Design files in text formats ::
|---|

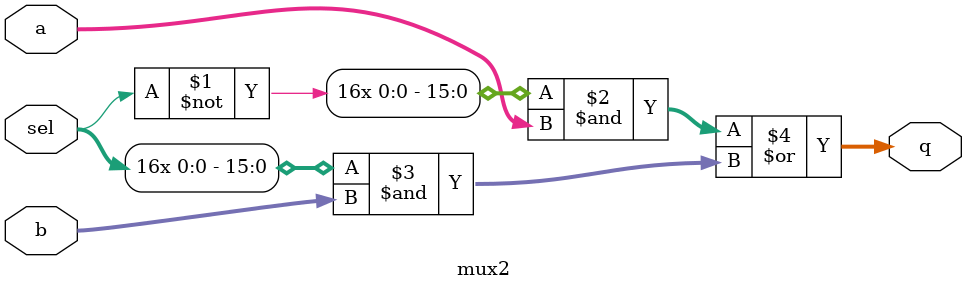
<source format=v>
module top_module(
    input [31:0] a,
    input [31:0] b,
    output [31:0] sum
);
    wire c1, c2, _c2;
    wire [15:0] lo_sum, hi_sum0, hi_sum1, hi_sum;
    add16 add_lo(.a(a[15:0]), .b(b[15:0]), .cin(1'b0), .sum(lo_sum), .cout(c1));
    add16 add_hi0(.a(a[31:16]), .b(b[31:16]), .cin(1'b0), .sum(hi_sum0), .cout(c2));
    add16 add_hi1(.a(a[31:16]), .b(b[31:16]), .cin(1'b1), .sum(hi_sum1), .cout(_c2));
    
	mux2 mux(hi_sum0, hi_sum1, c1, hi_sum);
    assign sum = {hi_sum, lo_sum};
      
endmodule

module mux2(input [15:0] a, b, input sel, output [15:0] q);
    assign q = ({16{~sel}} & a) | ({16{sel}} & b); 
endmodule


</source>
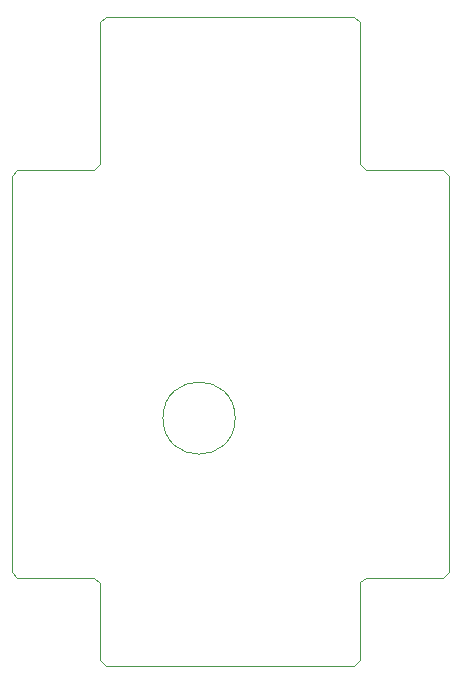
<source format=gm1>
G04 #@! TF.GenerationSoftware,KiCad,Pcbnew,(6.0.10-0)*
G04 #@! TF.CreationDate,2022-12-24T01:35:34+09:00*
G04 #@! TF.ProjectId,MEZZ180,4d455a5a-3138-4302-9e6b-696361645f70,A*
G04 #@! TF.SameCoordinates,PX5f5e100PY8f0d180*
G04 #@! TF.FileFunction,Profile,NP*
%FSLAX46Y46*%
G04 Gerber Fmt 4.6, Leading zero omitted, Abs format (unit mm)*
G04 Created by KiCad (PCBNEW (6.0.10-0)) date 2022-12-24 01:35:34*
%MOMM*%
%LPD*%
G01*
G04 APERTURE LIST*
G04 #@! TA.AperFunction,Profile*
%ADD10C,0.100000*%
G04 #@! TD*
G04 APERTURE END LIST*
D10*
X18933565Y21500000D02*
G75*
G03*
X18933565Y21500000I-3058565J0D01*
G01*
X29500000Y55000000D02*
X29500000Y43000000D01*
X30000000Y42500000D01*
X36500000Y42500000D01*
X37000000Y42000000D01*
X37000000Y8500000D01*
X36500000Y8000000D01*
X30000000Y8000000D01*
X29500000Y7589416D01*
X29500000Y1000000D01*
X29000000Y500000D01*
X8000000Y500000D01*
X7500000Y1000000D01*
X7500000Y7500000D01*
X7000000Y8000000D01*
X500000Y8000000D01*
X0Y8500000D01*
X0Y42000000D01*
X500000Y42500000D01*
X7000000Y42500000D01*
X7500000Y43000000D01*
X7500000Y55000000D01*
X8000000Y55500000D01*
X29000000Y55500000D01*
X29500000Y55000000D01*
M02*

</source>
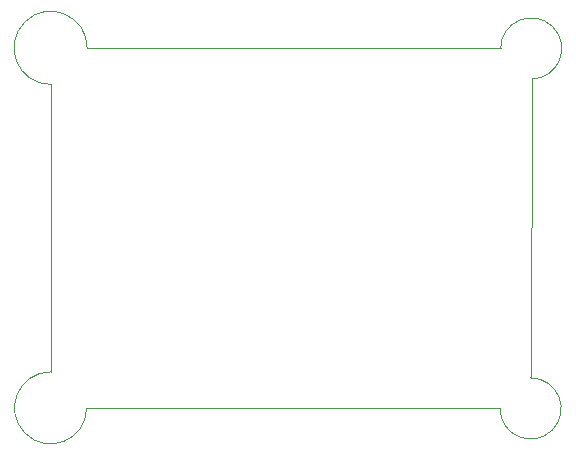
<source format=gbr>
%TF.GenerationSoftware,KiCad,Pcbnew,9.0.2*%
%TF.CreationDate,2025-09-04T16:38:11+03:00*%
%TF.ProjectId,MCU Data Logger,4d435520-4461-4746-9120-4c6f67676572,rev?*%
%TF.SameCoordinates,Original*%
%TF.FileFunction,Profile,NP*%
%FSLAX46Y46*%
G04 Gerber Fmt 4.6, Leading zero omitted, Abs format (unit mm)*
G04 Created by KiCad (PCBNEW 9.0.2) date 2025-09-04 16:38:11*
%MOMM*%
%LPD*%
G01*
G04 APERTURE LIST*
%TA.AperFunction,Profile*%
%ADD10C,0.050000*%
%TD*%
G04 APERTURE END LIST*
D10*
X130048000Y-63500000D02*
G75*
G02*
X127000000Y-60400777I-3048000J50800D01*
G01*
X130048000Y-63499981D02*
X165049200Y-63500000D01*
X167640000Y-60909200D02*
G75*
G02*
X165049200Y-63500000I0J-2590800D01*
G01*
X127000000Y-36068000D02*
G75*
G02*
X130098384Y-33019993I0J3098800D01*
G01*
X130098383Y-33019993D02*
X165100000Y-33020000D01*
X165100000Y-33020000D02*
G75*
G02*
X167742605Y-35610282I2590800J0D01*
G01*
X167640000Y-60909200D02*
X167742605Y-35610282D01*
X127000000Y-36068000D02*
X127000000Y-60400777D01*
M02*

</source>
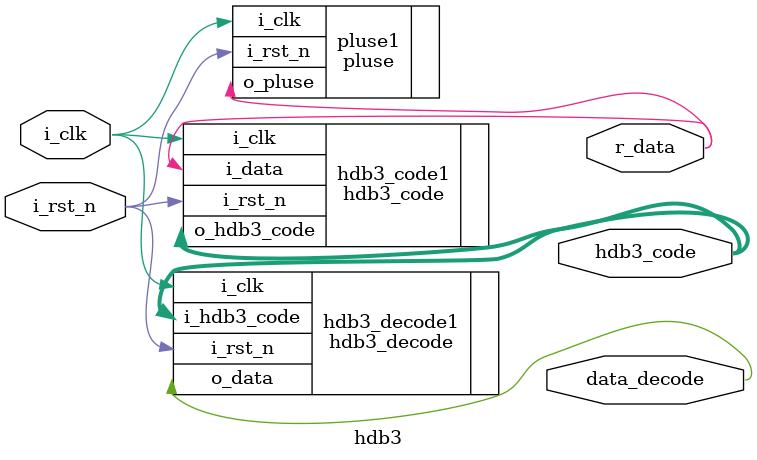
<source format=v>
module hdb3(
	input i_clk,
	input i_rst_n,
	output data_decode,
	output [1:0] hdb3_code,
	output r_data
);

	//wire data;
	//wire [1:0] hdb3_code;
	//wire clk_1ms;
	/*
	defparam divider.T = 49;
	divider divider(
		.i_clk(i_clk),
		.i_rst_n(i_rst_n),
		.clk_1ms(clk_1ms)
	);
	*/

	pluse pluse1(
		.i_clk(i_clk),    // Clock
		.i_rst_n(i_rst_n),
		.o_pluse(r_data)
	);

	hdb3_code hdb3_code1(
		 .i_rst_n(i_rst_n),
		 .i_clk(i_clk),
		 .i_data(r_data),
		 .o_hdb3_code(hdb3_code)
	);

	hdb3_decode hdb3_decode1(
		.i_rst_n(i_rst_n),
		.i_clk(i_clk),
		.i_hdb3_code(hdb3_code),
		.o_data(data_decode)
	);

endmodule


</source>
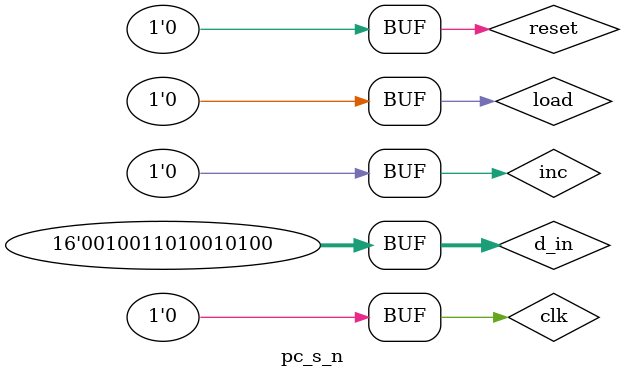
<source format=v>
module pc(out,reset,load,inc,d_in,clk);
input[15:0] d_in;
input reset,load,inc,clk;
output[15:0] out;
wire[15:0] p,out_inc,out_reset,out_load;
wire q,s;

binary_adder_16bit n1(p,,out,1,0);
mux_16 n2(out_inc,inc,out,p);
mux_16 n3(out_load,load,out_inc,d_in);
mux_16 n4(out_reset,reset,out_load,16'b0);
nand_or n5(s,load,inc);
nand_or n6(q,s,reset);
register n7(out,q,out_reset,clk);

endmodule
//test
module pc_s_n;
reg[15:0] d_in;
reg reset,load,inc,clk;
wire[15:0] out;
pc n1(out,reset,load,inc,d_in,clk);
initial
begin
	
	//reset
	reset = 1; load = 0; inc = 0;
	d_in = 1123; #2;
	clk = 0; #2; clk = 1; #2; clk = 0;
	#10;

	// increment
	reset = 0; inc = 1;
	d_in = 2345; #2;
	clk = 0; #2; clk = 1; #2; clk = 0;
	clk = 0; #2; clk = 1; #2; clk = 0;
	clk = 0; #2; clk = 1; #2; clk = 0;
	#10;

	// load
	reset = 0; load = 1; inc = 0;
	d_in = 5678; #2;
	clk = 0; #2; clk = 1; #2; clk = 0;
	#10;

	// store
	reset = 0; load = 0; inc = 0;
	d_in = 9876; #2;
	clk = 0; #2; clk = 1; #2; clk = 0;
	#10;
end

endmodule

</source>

|---|

INSTRUCTION :: Would you mind repeating the records above exactly, without the pictures?

RESPONSE FOR THIS EXERCISE ::
<source format=v>
module top_module(
    input [31:0] a,
    input [31:0] b,
    output [31:0] sum
);
    wire c1, c2, _c2;
    wire [15:0] lo_sum, hi_sum0, hi_sum1, hi_sum;
    add16 add_lo(.a(a[15:0]), .b(b[15:0]), .cin(1'b0), .sum(lo_sum), .cout(c1));
    add16 add_hi0(.a(a[31:16]), .b(b[31:16]), .cin(1'b0), .sum(hi_sum0), .cout(c2));
    add16 add_hi1(.a(a[31:16]), .b(b[31:16]), .cin(1'b1), .sum(hi_sum1), .cout(_c2));
    
	mux2 mux(hi_sum0, hi_sum1, c1, hi_sum);
    assign sum = {hi_sum, lo_sum};
      
endmodule

module mux2(input [15:0] a, b, input sel, output [15:0] q);
    assign q = ({16{~sel}} & a) | ({16{sel}} & b); 
endmodule


</source>
<source format=gm1>
G04 #@! TF.GenerationSoftware,KiCad,Pcbnew,(6.0.10-0)*
G04 #@! TF.CreationDate,2022-12-24T01:35:34+09:00*
G04 #@! TF.ProjectId,MEZZ180,4d455a5a-3138-4302-9e6b-696361645f70,A*
G04 #@! TF.SameCoordinates,PX5f5e100PY8f0d180*
G04 #@! TF.FileFunction,Profile,NP*
%FSLAX46Y46*%
G04 Gerber Fmt 4.6, Leading zero omitted, Abs format (unit mm)*
G04 Created by KiCad (PCBNEW (6.0.10-0)) date 2022-12-24 01:35:34*
%MOMM*%
%LPD*%
G01*
G04 APERTURE LIST*
G04 #@! TA.AperFunction,Profile*
%ADD10C,0.100000*%
G04 #@! TD*
G04 APERTURE END LIST*
D10*
X18933565Y21500000D02*
G75*
G03*
X18933565Y21500000I-3058565J0D01*
G01*
X29500000Y55000000D02*
X29500000Y43000000D01*
X30000000Y42500000D01*
X36500000Y42500000D01*
X37000000Y42000000D01*
X37000000Y8500000D01*
X36500000Y8000000D01*
X30000000Y8000000D01*
X29500000Y7589416D01*
X29500000Y1000000D01*
X29000000Y500000D01*
X8000000Y500000D01*
X7500000Y1000000D01*
X7500000Y7500000D01*
X7000000Y8000000D01*
X500000Y8000000D01*
X0Y8500000D01*
X0Y42000000D01*
X500000Y42500000D01*
X7000000Y42500000D01*
X7500000Y43000000D01*
X7500000Y55000000D01*
X8000000Y55500000D01*
X29000000Y55500000D01*
X29500000Y55000000D01*
M02*

</source>
<source format=gbr>
%TF.GenerationSoftware,KiCad,Pcbnew,9.0.2*%
%TF.CreationDate,2025-09-04T16:38:11+03:00*%
%TF.ProjectId,MCU Data Logger,4d435520-4461-4746-9120-4c6f67676572,rev?*%
%TF.SameCoordinates,Original*%
%TF.FileFunction,Profile,NP*%
%FSLAX46Y46*%
G04 Gerber Fmt 4.6, Leading zero omitted, Abs format (unit mm)*
G04 Created by KiCad (PCBNEW 9.0.2) date 2025-09-04 16:38:11*
%MOMM*%
%LPD*%
G01*
G04 APERTURE LIST*
%TA.AperFunction,Profile*%
%ADD10C,0.050000*%
%TD*%
G04 APERTURE END LIST*
D10*
X130048000Y-63500000D02*
G75*
G02*
X127000000Y-60400777I-3048000J50800D01*
G01*
X130048000Y-63499981D02*
X165049200Y-63500000D01*
X167640000Y-60909200D02*
G75*
G02*
X165049200Y-63500000I0J-2590800D01*
G01*
X127000000Y-36068000D02*
G75*
G02*
X130098384Y-33019993I0J3098800D01*
G01*
X130098383Y-33019993D02*
X165100000Y-33020000D01*
X165100000Y-33020000D02*
G75*
G02*
X167742605Y-35610282I2590800J0D01*
G01*
X167640000Y-60909200D02*
X167742605Y-35610282D01*
X127000000Y-36068000D02*
X127000000Y-60400777D01*
M02*

</source>
<source format=v>
module hdb3(
	input i_clk,
	input i_rst_n,
	output data_decode,
	output [1:0] hdb3_code,
	output r_data
);

	//wire data;
	//wire [1:0] hdb3_code;
	//wire clk_1ms;
	/*
	defparam divider.T = 49;
	divider divider(
		.i_clk(i_clk),
		.i_rst_n(i_rst_n),
		.clk_1ms(clk_1ms)
	);
	*/

	pluse pluse1(
		.i_clk(i_clk),    // Clock
		.i_rst_n(i_rst_n),
		.o_pluse(r_data)
	);

	hdb3_code hdb3_code1(
		 .i_rst_n(i_rst_n),
		 .i_clk(i_clk),
		 .i_data(r_data),
		 .o_hdb3_code(hdb3_code)
	);

	hdb3_decode hdb3_decode1(
		.i_rst_n(i_rst_n),
		.i_clk(i_clk),
		.i_hdb3_code(hdb3_code),
		.o_data(data_decode)
	);

endmodule


</source>
<source format=v>
module pc(out,reset,load,inc,d_in,clk);
input[15:0] d_in;
input reset,load,inc,clk;
output[15:0] out;
wire[15:0] p,out_inc,out_reset,out_load;
wire q,s;

binary_adder_16bit n1(p,,out,1,0);
mux_16 n2(out_inc,inc,out,p);
mux_16 n3(out_load,load,out_inc,d_in);
mux_16 n4(out_reset,reset,out_load,16'b0);
nand_or n5(s,load,inc);
nand_or n6(q,s,reset);
register n7(out,q,out_reset,clk);

endmodule
//test
module pc_s_n;
reg[15:0] d_in;
reg reset,load,inc,clk;
wire[15:0] out;
pc n1(out,reset,load,inc,d_in,clk);
initial
begin
	
	//reset
	reset = 1; load = 0; inc = 0;
	d_in = 1123; #2;
	clk = 0; #2; clk = 1; #2; clk = 0;
	#10;

	// increment
	reset = 0; inc = 1;
	d_in = 2345; #2;
	clk = 0; #2; clk = 1; #2; clk = 0;
	clk = 0; #2; clk = 1; #2; clk = 0;
	clk = 0; #2; clk = 1; #2; clk = 0;
	#10;

	// load
	reset = 0; load = 1; inc = 0;
	d_in = 5678; #2;
	clk = 0; #2; clk = 1; #2; clk = 0;
	#10;

	// store
	reset = 0; load = 0; inc = 0;
	d_in = 9876; #2;
	clk = 0; #2; clk = 1; #2; clk = 0;
	#10;
end

endmodule

</source>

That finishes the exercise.